Marc resserra sa ceinture de sécurité. Des nuages épais masquaient la visibilité, il n'était aucunement inquiet cependant, sachant Ray aux commandes. L'androïde disposait d'une vision infrarouge et radar !
Une légère secousse annonça l'atterrissage. Marc tendit la main vers le système d'ouverture, mais la voix de Ray interrompit son geste.
-Un instant î Les analyses ne sont pas terminées ! Nous ignorons si le hasard ne nous a pas fait poser dans une zone dangereuse.

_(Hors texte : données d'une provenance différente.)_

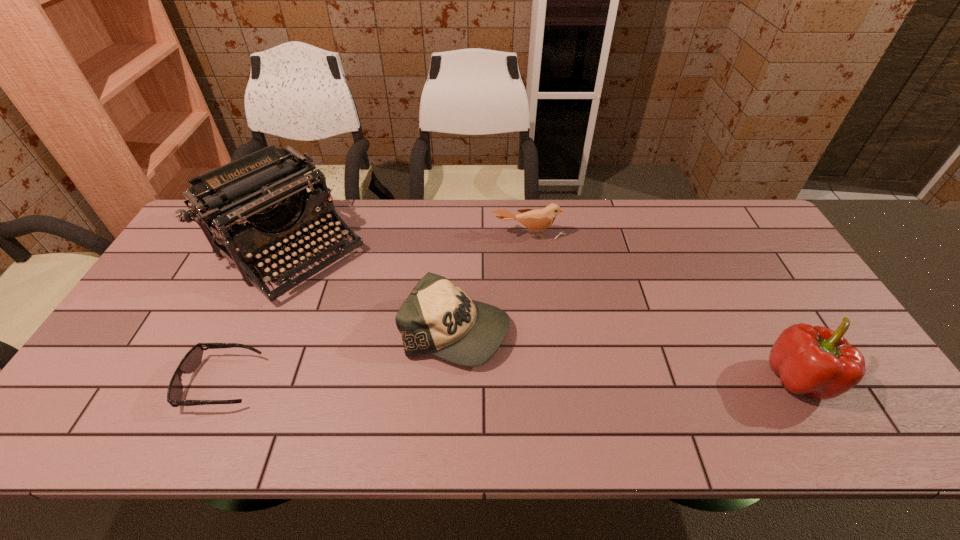
You are a GUI agent. You are given a task and a screenshot of the screen. Output one action in this format:
    pyautogui.click(x=<x>, y=<y>)
    Task: Click on the pepper located at the near edge
    
    Given the screenshot: What is the action you would take?
    pyautogui.click(x=817, y=361)

Locate an element on the screen. This screenshot has width=960, height=540. baseball cap situated at the near edge is located at coordinates (439, 318).

The width and height of the screenshot is (960, 540). I want to click on object present at the left edge, so click(262, 198).

Where is `object positioned at the right edge`? Image resolution: width=960 pixels, height=540 pixels. object positioned at the right edge is located at coordinates (817, 361).

Locate an element on the screen. object positioned at the far left corner is located at coordinates (262, 198).

Locate an element on the screen. The image size is (960, 540). object that is at the near right corner is located at coordinates (817, 361).

You are a GUI agent. You are given a task and a screenshot of the screen. Output one action in this format:
    pyautogui.click(x=<x>, y=<y>)
    Task: Click on the vacant space at the far edge of the desktop
    The width and height of the screenshot is (960, 540).
    Given the screenshot: What is the action you would take?
    pyautogui.click(x=481, y=217)

Where is `free space at the near edge of the desktop`? free space at the near edge of the desktop is located at coordinates (642, 388).

Identify the location of free space at the left edge of the desktop. Image resolution: width=960 pixels, height=540 pixels. (155, 330).

Image resolution: width=960 pixels, height=540 pixels. I want to click on vacant space at the far right corner of the desktop, so click(x=718, y=199).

Après un long regard sur les instruments de mesure, il ajouta :
-Ce n'est pas le cas ! Toutefois, n'oublie pas de brancher ton écran. Qui sait s'il n'existe pas des prédateurs nocturnes ?
Marc, sautant à terre, respira avec plaisir l'air chaud et parfumé de la forêt. Après plusieurs jours dans l'atmosphère aseptisée et régénérée d'un astronef, le contraste était vif et des plus agréables. Il fit quelques pas pour s'adapter à la gravité de la planète, légèrement plus faible que celle de la Terre.
-Dans une épreuve de saut en hauteur, je battrais le record olympique, songea-t-il, amusé.
Un chuintement léger lui fit tourner la tête. Portes refermées, le module s'élevait dans l'air. Il monta d'abord lentement, puis accéléra et disparut dans la nuit. Marc ne put réprimer un discret frisson. Il était toujours émouvant de voir disparaître le dernier lien avec sa civilisation. S'il survenait un accident au Neptune, le jeune homme resterait bloqué sur ce monde étranger : il était peu probable qu'une expédition de secours arrive à le retrouver, en raison de la discrétion imposée par la loi de non-immixtion.
Ray se manifesta avec douceur, comme s'il avait deviné les pensées de son ami.
-Assieds-toi sur ce tronc d'arbre. L'aube ne va pas tarder à poindre, et nous pourrons nous mettre en marche. Le village est dans cette direction, à une douzaine de kilomètres.